▶ _Выбранный текст_:
************
Адмирал Колчак. Драма Верховного правителя - Владимир Геннадьевич Хандорин
В недостатках правительственного аппарата сказывалась бедность Сибири интеллектуальными ресурсами, о которой писал председатель Восточного отдела ЦК кадетской партии А.К. Клафтон Н.И. Астрову в июле 1919 года: «Если бы не беженцы с Урала, Волги, то Сибирь не могла бы создать и того, что есть… Сюда надо срочно присылать лучшие силы, чтобы они могли руководить общественной и государственной жизнью»[247].
Сказывался на работе правительства и характер военной диктатуры. Военные различных рангов вмешивались в гражданские дела на всех уровнях. Против такого положения протестовали многие администраторы и часть либеральной прессы, указывая на некомпетентность военных в ряде вопросов. Позднее, в июне 1919 года по многочисленным жалобам на произвол был создан Комитет по обеспечению порядка и законности в управлении, призванный координировать действия военных и гражданских ведомств; в него вошли министр внутренних дел, военный министр и министр юстиции[248]. В официальных документах неизменно подчеркивалась необходимость законности в действиях властей всех уровней. Еще в декабрьском циркуляре 1918 года о взаимодействии военных и гражданских властей Колчак отмечал, что «в пределах нормальной жизни военные начальники не должны вмешиваться в деятельность гражданских властей и в сферу их компетенций»[249]. Но кардинально изменить ситуацию не удалось. Впрочем, характерный для Гражданской войны произвол на местах наблюдался и у красных, только в других формах.
Централизация власти еще более усилилась после тяжелых поражений армии Колчака летом 1919 года, сопровождавшихся отступлением за Волгу и Урал. По его указу от 7 августа Совету Верховного правителя предоставлялись дополнительные широкие полномочия по организации обороны. В городах начали реквизировать для нужд армии автомобили и экипажи.
************
▶ _Предоставленные записи_:
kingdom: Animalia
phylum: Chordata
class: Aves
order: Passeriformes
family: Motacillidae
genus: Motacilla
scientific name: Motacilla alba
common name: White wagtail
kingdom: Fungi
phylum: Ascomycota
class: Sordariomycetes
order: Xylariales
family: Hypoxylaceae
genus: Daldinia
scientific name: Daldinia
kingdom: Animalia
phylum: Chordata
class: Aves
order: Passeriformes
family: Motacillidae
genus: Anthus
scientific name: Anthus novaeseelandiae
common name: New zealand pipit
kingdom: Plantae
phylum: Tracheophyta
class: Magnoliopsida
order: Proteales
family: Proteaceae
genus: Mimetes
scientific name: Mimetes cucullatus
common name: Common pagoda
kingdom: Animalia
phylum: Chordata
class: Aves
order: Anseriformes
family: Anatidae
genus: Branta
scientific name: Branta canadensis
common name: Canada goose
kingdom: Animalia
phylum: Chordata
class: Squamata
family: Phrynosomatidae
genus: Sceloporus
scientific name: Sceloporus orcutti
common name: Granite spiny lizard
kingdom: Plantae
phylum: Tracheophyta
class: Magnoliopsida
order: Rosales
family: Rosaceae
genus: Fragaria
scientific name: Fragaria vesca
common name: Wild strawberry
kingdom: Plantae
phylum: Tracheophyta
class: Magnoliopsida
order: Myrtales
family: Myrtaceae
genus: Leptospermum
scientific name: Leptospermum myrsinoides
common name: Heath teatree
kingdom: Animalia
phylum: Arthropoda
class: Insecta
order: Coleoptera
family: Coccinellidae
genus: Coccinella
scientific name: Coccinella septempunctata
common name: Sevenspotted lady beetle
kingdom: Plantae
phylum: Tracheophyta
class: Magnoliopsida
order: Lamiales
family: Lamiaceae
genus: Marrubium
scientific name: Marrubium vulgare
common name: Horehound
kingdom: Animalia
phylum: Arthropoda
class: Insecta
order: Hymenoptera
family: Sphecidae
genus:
************
▶ _Поставленная задача_: Кратко изложите выбранный текст выше в двух предложениях.

▶ _Ответ к задаче_: На работе правительства Колчака сказывались бедность Сибири интеллектуальными ресурсами и вмешательство военных в гражданские дела, которое кардинально изменить не удалось, несмотря на требования законности в официальных документах и созданный в июне 1919 года Комитет по обеспечению порядка и законности в управлении. После тяжелых поражений армии летом 1919 года централизация власти усилилась: указом от 7 августа Совет Верховного правителя получил широкие полномочия по организации обороны, а в городах начали реквизировать для армии автомобили и экипажи.